What makes January first the day to start being a better person?

Reflecting on the origins of New Year’s resolutions

If I actually practiced New Year’s resolutions as they were originally intended then I’d have to give up half of my wardrobe, and not because I started hitting the gym all the time. 

While today we often look at the New Year as a chance to start afresh with new habits and lifestyles, the practice is commonly held to have originated with a less self-motivated intention. 

In Babylonian times, a 12-day religious festival called Akitu marked the New Year, which occurred during the month of March according to the Babylonian calendar. During this time they would resolve to repay debts and return borrowed objects in the hopes of being looked upon favourably by the gods in the upcoming year. 

Like I said, the gods would be frowning upon me as I continue to hoard my roommates’ clothing. I’m probably not the only one either. Studies suggest that only about 8 per cent of people actually keep their resolutions. I think I’ll keep my roommates clothes for just a little longer.

Like Babylonian traditions that revolved around a king, the Roman New Year also consisted of re-affirming loyalty to the emperor. Sorry Justin Trudeau, although I won’t be bowing down, I’ll be admiring your jawline from afar. 
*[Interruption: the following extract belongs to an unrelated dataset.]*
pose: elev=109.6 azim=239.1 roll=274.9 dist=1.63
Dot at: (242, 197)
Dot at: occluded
Early Christians began their New Year by reflecting on their behavior of the past year, similar to today’s practices and in 1740, John Wesley invented covenant renewal services. These services took place around the New Year and Christmas as a way of celebrating the New Year with prayer and devotion. These services are still practiced within evangelical Protestant churches where people gather to pray and make resolutions for the New Year in a communal setting.

Today’s secular traditions have less to do with religion and more to do with self-improvement. Rather than praying to god, most people are praying for their bank accounts to let them keep their gym memberships — “this year, I’ll actually go.”
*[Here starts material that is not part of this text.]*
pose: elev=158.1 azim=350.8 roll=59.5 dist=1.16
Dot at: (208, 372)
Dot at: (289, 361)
But if we were to continue to start the New Year like the Babylonians, what would we be returning? 

As university students, this can range anywhere from your next-door neighbours’ frying pan to thousands of dollars in students debts — the limit, unfortunately, doesn’t exist. 

But rather than burdening ourselves with tangible change, we resolve to bettering ourselves with small steps forward, because if we don’t, who will know anyway?

As the clock strikes midnight and people around the world celebrate the New Year, I can’t help but do the same. 

To combat the insignificance of a mere date change, we use it as a chance to start anew, making resolutions to better our lifestyles and ourselves come the New Year.